Il en sortit la guerre froide, le rideau de fer, la mainmise (acceptée en partie à Yalta il est vrai) de l'URSS sur l'Europe de l'Est. Bien vite, Staline - qui pouvait en douter ? -, revient sur ses engagements et notamment sur le plus important, celui d’élections libres dans les pays libérés. Intrigant et manœuvrant, il crée une orbite autour de l'URSS, composée de pays vassalisés.

Staline, finit par mourir. Il était si central au système et la terreur était telle que sa mort même fut un objet d'effroi et de manœuvres politiques dans son entourage (comme raconté dans le tragi-comique La mort de Staline).

Voilà pour l'homme politique. Que dire de l'homme que n'ait pas déjà été dit au-dessus ?

Deux épouses :
Ekaterina qu'il aima profondément et qui succomba à une maladie.
Nadejda qui se suicida parce qu'elle ne supportait plus la vie avec un tel homme.

Trois enfants :
Iakov, peu aimé, s'engagea dans l'armée et fut capturé par les Allemands, son père refusa de l'échanger contre le Maréchal Von Paulus car « on n'échange pas un maréchal contre un lieutenant », il mourut en captivité.
Vassili, que son père nomma général d'un peu tout et fut arrêté après la mort de celui-ci.
Svetlana, la préférée de son père, qui finit par quitter l'URSS et prit le nom de sa mère pour ne plus être associée à son géniteur.


Et des obsèques qui furent le summum du culte de la personnalité. Y compris en France où L'humanité titra « Deuil pour tous les peuples » et où la polémique grotesque du portrait de Staline enflamma Les Lettres françaises.

Il fallait un portrait de couverture pour aller avec les dithyrambes de prestigieux communistes français énamourés et endeuillés. Picasso, le réalisa.

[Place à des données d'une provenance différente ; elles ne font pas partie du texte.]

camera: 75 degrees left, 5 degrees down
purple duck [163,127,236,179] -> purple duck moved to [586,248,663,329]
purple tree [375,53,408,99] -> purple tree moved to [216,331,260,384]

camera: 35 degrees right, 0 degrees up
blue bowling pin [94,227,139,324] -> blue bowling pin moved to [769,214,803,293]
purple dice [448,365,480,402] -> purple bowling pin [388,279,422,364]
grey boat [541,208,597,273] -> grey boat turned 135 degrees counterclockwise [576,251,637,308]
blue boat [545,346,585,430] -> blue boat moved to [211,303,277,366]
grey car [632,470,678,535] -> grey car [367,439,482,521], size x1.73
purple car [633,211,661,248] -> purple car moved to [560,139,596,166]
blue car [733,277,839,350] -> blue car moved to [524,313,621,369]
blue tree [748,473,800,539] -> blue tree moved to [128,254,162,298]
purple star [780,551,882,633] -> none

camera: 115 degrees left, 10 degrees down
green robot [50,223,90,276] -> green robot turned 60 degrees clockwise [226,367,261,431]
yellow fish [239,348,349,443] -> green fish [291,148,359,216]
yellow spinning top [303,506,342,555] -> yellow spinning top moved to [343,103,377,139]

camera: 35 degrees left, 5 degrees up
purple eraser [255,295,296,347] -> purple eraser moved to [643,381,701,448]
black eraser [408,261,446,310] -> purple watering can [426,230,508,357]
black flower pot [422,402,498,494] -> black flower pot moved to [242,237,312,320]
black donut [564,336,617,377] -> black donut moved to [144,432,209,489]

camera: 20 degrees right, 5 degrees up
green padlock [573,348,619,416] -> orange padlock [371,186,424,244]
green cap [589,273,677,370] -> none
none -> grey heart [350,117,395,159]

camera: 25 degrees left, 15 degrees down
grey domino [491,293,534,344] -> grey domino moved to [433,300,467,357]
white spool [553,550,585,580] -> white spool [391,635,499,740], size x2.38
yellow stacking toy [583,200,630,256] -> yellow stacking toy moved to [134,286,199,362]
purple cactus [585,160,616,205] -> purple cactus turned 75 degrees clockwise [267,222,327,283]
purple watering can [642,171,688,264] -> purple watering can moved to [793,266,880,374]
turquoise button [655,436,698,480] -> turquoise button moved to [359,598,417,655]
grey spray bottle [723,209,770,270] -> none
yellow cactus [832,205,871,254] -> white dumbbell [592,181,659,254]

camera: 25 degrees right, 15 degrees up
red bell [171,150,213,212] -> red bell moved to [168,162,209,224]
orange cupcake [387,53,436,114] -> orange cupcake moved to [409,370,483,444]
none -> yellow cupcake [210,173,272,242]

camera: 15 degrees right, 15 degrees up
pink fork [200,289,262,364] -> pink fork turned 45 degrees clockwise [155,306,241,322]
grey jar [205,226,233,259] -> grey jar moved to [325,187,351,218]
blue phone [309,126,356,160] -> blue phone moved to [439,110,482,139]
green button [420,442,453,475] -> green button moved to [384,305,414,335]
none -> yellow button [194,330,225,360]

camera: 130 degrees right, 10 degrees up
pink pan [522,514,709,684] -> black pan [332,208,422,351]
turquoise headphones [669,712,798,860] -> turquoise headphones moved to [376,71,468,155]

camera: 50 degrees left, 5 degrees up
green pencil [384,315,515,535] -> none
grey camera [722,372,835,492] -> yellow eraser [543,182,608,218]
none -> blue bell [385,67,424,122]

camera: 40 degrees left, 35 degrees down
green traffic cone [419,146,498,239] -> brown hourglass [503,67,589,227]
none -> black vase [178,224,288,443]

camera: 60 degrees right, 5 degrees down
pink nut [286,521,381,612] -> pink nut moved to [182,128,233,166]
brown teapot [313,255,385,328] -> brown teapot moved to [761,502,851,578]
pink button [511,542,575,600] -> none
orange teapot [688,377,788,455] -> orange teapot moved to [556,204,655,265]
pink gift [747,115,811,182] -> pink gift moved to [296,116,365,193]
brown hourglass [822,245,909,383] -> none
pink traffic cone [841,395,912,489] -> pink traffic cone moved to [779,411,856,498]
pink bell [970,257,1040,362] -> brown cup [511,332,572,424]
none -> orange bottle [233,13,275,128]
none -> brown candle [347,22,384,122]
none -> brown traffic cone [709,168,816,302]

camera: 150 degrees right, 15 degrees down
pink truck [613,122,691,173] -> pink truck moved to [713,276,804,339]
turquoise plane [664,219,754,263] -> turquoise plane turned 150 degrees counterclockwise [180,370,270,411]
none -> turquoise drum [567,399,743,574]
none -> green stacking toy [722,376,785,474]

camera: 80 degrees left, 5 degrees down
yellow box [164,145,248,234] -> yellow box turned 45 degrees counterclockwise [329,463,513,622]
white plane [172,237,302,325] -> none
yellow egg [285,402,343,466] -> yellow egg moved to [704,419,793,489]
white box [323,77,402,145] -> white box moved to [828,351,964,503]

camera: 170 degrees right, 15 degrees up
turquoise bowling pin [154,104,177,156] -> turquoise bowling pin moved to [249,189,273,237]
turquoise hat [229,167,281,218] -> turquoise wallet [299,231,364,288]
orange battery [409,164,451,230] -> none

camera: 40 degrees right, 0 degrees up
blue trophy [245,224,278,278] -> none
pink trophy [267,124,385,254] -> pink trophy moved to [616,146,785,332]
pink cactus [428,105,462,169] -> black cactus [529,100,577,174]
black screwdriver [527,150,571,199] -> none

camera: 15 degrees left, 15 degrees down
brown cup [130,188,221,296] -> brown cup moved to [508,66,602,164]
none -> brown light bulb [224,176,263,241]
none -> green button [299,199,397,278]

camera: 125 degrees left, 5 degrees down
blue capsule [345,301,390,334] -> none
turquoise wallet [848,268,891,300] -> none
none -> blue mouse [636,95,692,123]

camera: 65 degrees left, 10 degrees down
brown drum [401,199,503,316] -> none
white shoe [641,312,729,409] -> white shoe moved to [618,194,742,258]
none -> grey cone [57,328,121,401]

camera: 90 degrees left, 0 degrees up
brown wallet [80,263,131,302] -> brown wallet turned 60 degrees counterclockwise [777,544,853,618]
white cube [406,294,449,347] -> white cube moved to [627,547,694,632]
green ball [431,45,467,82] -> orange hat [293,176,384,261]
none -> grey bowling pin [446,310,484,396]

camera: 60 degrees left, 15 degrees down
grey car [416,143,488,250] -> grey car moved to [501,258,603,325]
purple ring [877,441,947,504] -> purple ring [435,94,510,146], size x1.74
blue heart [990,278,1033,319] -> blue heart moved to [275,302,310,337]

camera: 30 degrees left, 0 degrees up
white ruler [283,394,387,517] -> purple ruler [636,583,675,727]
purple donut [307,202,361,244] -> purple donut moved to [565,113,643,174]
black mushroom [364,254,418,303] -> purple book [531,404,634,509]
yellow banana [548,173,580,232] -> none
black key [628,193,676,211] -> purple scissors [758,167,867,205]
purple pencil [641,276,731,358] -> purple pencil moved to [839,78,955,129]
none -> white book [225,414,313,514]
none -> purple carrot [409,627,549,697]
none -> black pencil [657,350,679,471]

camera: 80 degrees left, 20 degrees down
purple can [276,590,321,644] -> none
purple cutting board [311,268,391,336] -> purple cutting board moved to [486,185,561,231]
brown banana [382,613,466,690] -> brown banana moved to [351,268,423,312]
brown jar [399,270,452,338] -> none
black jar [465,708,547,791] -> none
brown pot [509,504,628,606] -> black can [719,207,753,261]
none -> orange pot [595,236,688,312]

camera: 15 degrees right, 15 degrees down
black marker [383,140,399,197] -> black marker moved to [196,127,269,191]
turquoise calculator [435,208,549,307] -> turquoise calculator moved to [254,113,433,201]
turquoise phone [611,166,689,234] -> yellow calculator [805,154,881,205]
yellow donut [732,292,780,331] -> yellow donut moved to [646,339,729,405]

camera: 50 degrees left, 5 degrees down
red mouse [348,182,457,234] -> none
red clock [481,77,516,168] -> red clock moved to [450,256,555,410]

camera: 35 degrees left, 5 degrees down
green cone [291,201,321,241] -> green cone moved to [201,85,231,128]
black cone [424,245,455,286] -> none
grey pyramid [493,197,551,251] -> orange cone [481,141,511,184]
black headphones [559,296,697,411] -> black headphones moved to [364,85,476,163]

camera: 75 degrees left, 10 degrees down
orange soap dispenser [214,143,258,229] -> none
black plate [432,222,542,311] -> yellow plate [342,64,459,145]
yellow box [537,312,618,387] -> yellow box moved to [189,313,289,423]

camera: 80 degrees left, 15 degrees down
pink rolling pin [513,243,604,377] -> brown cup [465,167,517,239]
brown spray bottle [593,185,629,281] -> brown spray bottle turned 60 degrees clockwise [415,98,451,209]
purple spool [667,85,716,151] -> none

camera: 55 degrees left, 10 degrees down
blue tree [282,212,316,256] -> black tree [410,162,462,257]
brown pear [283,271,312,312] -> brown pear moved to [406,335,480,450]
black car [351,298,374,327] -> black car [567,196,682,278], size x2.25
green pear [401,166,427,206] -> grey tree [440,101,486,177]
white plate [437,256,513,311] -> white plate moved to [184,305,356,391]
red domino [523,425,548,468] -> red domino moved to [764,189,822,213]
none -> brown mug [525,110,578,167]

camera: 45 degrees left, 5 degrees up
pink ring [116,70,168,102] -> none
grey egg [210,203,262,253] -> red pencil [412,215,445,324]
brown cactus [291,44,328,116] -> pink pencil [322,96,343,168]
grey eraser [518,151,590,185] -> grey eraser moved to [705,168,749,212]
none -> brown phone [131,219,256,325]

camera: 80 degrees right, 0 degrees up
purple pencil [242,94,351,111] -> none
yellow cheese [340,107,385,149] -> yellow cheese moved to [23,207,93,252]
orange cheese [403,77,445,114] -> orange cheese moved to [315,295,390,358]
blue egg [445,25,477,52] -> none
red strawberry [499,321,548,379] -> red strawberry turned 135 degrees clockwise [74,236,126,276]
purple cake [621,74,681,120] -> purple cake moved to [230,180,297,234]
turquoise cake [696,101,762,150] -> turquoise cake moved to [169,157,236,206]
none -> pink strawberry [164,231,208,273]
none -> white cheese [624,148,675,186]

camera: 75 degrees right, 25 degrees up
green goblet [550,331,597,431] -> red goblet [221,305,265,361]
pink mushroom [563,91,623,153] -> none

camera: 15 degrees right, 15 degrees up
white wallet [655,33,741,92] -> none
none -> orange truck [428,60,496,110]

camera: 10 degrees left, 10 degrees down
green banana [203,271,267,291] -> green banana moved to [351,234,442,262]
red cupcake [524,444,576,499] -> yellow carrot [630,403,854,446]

Il fit un portrait de Staline jeune au lieu de montrer l'ineffable Petit père des peuples, l'affaire fit grand bruit et Aragon (et pas que lui) le lui reprochèrent en ces termes : « on peut inventer des fleurs, des chèvres, des taureaux, et même des hommes, des femmes - mais notre Staline, on ne peut pas l’inventer. Parce que, pour Staline, l’invention – même si Picasso est l’inventeur – est forcément inférieure à la réalité. Incomplète et par conséquent infidèle. ». Même mort, le tyran bougeait encore.

Cet album est globalement une réussite pour les mêmes raisons que l'était celui sur Hitler.

D'abord il montre une vie entière dans les contraintes de la pagination (100 pages c'est long et très court à la fois, d'où, même léger problème qu'avec Hitler, certains événements juste suggérés sont plus compréhensibles si on les connaît déjà). Il le fait avec humour souvent mais sans céder sur les faits et sans occulter la monstruosité de ce qui se joue.

Ensuite, il montre ce que le pouvoir de Staline en externe (l'interne était réglé depuis longtemps) et surtout l'influence soviétique durent à la Seconde Guerre Mondiale.

Enfin, il remet en lumière les dizaines de millions de victimes du totalitarisme stalinien, souvent passées par pertes et profits au nom de l’alliance contre Hitler ou de la « merveilleuse utopie communiste » enfin réalisée.
Dans un cas comme l'autre, ceux qui furent les œufs qu'on casse pour faire l’omelette aurait sûrement préféré un autre destin.

A lire et à faire lire (pour tordre définitivement le cou à l'idée que Staline, c'est moins grave).

PS : A noter deux erreurs de dates, sur l'entrée au séminaire et la fin de Stalingrad.